▶ **Work required**
Your answer should consist of each line below that includes the word "heeft".

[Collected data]
•••

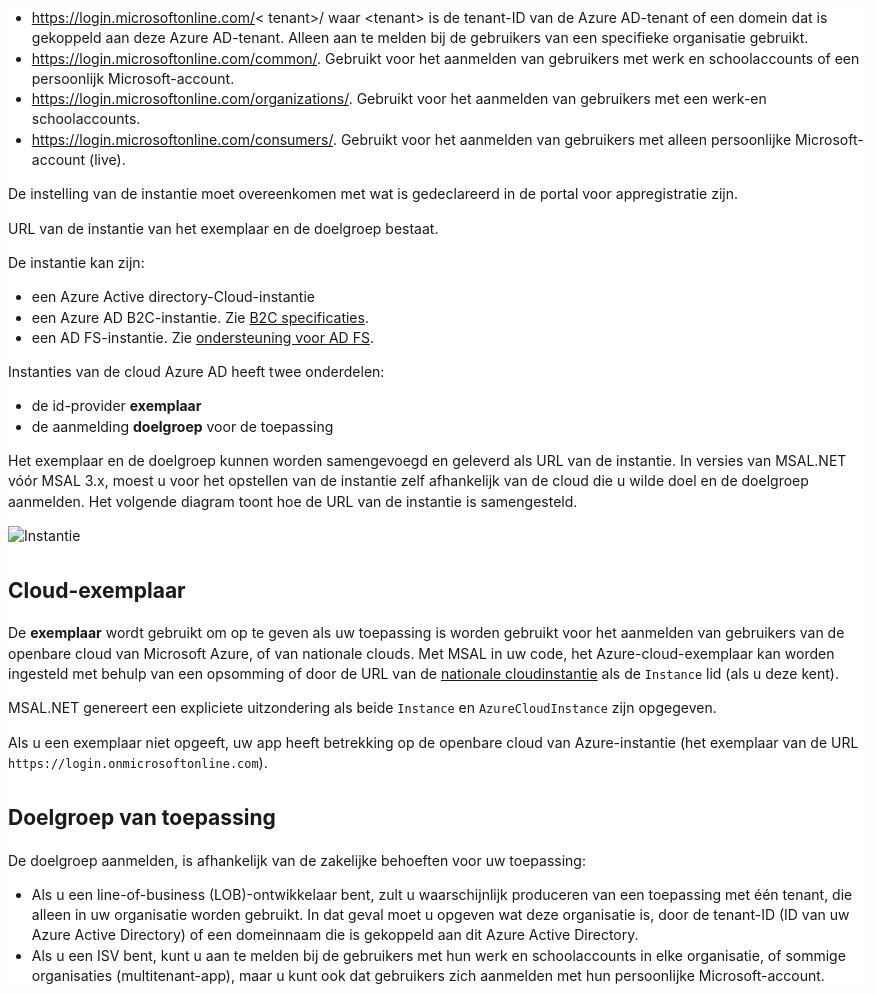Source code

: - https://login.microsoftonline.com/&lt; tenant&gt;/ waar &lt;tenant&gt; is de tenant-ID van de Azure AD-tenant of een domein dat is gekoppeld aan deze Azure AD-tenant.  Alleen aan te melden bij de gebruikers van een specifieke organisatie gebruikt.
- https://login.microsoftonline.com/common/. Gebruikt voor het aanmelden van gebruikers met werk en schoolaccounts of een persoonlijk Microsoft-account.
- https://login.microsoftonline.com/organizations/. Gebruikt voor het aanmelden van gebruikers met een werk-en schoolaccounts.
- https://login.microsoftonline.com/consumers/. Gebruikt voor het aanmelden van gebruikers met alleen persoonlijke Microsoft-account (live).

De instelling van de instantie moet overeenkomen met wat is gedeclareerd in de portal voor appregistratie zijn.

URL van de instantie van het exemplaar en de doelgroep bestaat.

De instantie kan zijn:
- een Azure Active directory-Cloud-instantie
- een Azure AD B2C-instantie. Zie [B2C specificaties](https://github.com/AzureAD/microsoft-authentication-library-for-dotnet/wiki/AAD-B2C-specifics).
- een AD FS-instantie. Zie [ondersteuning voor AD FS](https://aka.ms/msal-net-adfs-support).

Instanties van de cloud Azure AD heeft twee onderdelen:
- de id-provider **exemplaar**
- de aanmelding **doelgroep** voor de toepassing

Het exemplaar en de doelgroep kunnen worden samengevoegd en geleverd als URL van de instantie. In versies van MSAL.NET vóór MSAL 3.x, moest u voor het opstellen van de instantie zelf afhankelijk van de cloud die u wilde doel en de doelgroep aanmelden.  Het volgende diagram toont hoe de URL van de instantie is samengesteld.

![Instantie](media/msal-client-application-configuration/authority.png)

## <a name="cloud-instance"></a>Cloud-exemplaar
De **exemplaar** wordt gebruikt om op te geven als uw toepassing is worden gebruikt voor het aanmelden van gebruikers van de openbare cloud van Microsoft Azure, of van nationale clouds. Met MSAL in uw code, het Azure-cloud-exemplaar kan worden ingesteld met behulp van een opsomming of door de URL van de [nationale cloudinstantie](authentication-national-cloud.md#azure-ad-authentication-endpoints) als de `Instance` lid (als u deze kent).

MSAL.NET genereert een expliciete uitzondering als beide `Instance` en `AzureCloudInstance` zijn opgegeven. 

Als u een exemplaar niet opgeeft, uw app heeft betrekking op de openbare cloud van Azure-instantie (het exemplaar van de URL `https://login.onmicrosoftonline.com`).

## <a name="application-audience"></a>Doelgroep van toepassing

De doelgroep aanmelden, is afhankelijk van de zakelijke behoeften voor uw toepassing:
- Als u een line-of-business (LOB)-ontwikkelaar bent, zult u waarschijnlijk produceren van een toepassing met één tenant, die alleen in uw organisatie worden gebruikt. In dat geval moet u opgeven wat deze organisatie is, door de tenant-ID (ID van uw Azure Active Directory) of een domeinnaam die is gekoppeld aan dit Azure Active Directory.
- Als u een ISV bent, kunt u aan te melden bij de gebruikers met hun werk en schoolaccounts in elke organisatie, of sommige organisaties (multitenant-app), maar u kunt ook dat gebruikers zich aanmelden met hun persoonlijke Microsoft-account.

•••

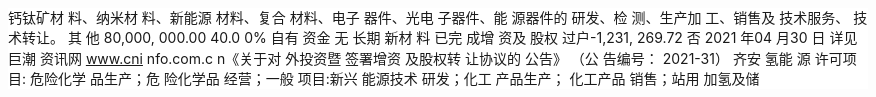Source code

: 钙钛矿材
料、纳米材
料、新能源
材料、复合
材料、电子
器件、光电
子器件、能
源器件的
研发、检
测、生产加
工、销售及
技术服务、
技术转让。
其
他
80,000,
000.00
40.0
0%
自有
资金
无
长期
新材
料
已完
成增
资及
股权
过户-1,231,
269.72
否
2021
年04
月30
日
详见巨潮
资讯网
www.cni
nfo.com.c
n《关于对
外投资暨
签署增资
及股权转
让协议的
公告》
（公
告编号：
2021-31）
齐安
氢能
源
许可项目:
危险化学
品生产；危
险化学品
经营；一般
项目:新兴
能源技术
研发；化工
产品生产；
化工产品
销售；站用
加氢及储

•••

▶ **Answer to this task**
Instanties van de cloud Azure AD heeft twee onderdelen:
Als u een exemplaar niet opgeeft, uw app heeft betrekking op de openbare cloud van Azure-instantie (het exemplaar van de URL `https://login.onmicrosoftonline.com`).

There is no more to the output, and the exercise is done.